**Work instruction:**
Can you copy every one of the records below character for character, with each line kept as it is?

+-------+

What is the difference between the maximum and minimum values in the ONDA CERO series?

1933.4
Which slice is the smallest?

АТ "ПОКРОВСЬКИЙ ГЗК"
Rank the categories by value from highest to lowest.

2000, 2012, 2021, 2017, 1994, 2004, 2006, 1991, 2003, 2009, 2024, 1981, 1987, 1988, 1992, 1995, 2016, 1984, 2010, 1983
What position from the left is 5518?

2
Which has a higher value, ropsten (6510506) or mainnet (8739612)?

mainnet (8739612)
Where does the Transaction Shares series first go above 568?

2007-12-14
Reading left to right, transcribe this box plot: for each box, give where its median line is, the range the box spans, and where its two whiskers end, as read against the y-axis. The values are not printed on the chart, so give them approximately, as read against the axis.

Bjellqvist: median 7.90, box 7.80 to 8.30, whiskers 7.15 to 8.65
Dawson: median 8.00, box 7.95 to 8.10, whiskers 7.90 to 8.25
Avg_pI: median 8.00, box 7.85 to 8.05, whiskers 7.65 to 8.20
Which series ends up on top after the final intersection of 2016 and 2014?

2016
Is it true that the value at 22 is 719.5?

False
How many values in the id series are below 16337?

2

+-------+

**Written reply:**
What is the difference between the maximum and minimum values in the ONDA CERO series?

1933.4
Which slice is the smallest?

АТ "ПОКРОВСЬКИЙ ГЗК"
Rank the categories by value from highest to lowest.

2000, 2012, 2021, 2017, 1994, 2004, 2006, 1991, 2003, 2009, 2024, 1981, 1987, 1988, 1992, 1995, 2016, 1984, 2010, 1983
What position from the left is 5518?

2
Which has a higher value, ropsten (6510506) or mainnet (8739612)?

mainnet (8739612)
Where does the Transaction Shares series first go above 568?

2007-12-14
Reading left to right, transcribe this box plot: for each box, give where its median line is, the range the box spans, and where its two whiskers end, as read against the y-axis. The values are not printed on the chart, so give them approximately, as read against the axis.

Bjellqvist: median 7.90, box 7.80 to 8.30, whiskers 7.15 to 8.65
Dawson: median 8.00, box 7.95 to 8.10, whiskers 7.90 to 8.25
Avg_pI: median 8.00, box 7.85 to 8.05, whiskers 7.65 to 8.20
Which series ends up on top after the final intersection of 2016 and 2014?

2016
Is it true that the value at 22 is 719.5?

False
How many values in the id series are below 16337?

2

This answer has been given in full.